L’Etat s’enfonce dans les prêts
En mai dernier, le Fmi annonçait être parvenu à un accord avec le gouvernement sénégalais sur un programme d’aide de plus de 1,8 milliard de dollars pour soutenir les réformes destinées à renforcer la résilience économique du pays. Ce programme d’aide, d’une durée de 36 mois s’inscrit dans le cadre du mécanisme élargi de crédit (Medc) et de la facilité élargie de crédit (Fec), avec un accès à 1,526 milliard de dollars. Cet appui budgétaire est également combiné à un financement supplémentaire de 327,1 millions de dollars au titre de la Facilité pour la résilience et la durabilité, un mécanisme de prêt lancé par le Fonds monétaire international en 2022 pour aider les pays à revenu faible ou intermédiaire confrontés à des risques macroéconomiques tels que le changement climatique et les pandémies.

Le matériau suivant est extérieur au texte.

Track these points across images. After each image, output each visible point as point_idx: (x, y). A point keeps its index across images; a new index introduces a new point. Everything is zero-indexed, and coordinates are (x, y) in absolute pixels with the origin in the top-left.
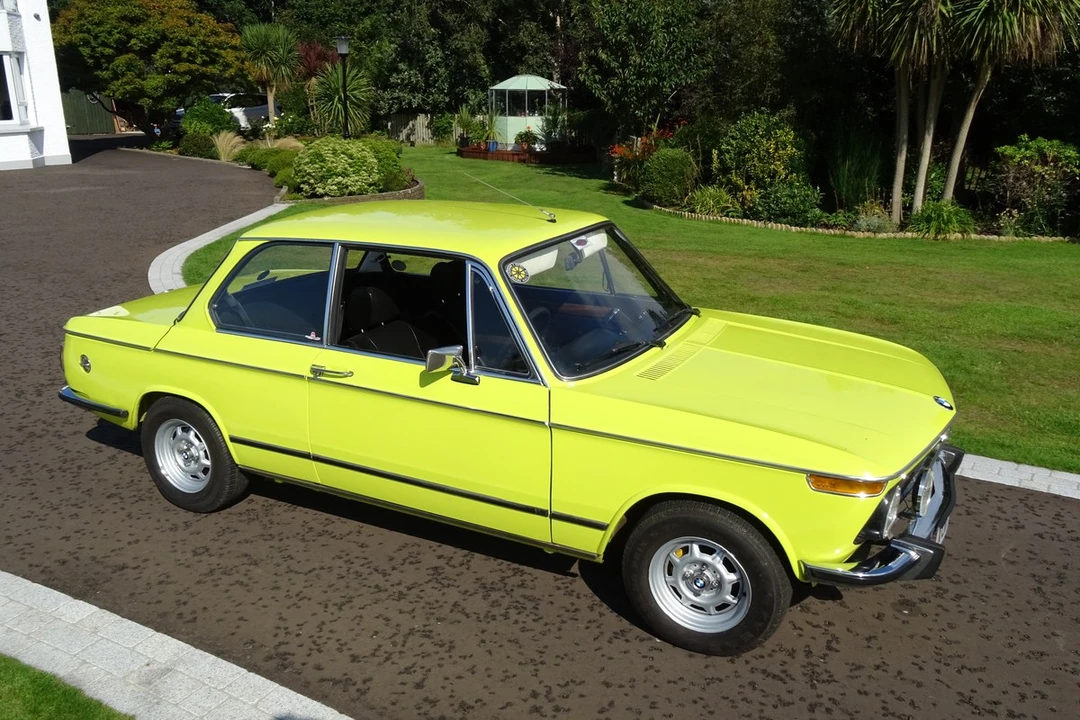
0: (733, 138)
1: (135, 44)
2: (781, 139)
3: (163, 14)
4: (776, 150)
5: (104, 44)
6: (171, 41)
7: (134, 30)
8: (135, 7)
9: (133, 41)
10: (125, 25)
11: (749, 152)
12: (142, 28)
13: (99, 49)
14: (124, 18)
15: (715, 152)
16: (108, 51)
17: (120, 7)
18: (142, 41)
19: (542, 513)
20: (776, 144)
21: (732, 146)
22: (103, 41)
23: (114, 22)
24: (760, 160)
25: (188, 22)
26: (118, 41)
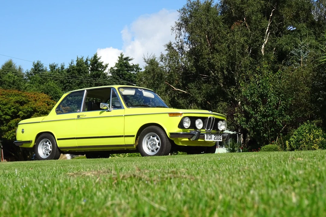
0: (295, 135)
1: (21, 114)
2: (316, 133)
3: (35, 100)
4: (314, 139)
5: (6, 114)
6: (38, 113)
7: (21, 108)
8: (23, 97)
9: (20, 113)
10: (17, 105)
11: (301, 140)
12: (26, 107)
13: (3, 117)
14: (17, 102)
15: (287, 142)
16: (8, 117)
17: (16, 97)
18: (24, 112)
19: (122, 136)
20: (314, 136)
21: (294, 138)
22: (6, 112)
23: (13, 104)
24: (307, 143)
25: (47, 104)
26: (13, 112)
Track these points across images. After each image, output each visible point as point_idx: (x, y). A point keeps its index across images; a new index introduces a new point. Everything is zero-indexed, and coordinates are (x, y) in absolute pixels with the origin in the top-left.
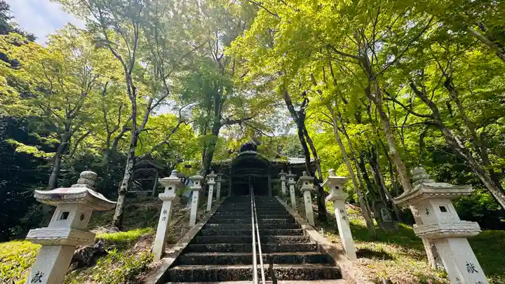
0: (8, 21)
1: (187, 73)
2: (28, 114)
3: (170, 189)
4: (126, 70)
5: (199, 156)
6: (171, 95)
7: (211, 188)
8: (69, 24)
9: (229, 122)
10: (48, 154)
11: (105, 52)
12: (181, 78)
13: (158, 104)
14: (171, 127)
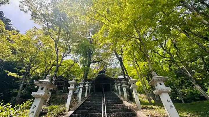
0: (10, 26)
1: (78, 43)
2: (15, 60)
3: (72, 85)
4: (55, 43)
5: (82, 75)
6: (71, 52)
7: (87, 88)
8: (35, 27)
9: (94, 62)
10: (20, 76)
11: (48, 37)
12: (76, 46)
13: (66, 55)
14: (71, 64)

A fin juin dernier, autrement dit peu avant la fête de la Tabaski, l’Etat du Sénégal a reçu du Fmi un appui financier aux politiques économiques, un financement conjoint de 1115 milliards de FCFA pour permettre à Dakar d’exécuter pendant trois ans de nouveaux programmes de développement. A ce montant viennent s’ajouter les importants financements bilatéraux octroyés par l’Union européenne (Ue) et ses Etats membres pour cette année et la suivante, dont 150 millions d’euros de prêts concessionnels par la France, 70 millions d’euros de dons par l’UE ou 68 millions d’euros de dons par l’Allemagne.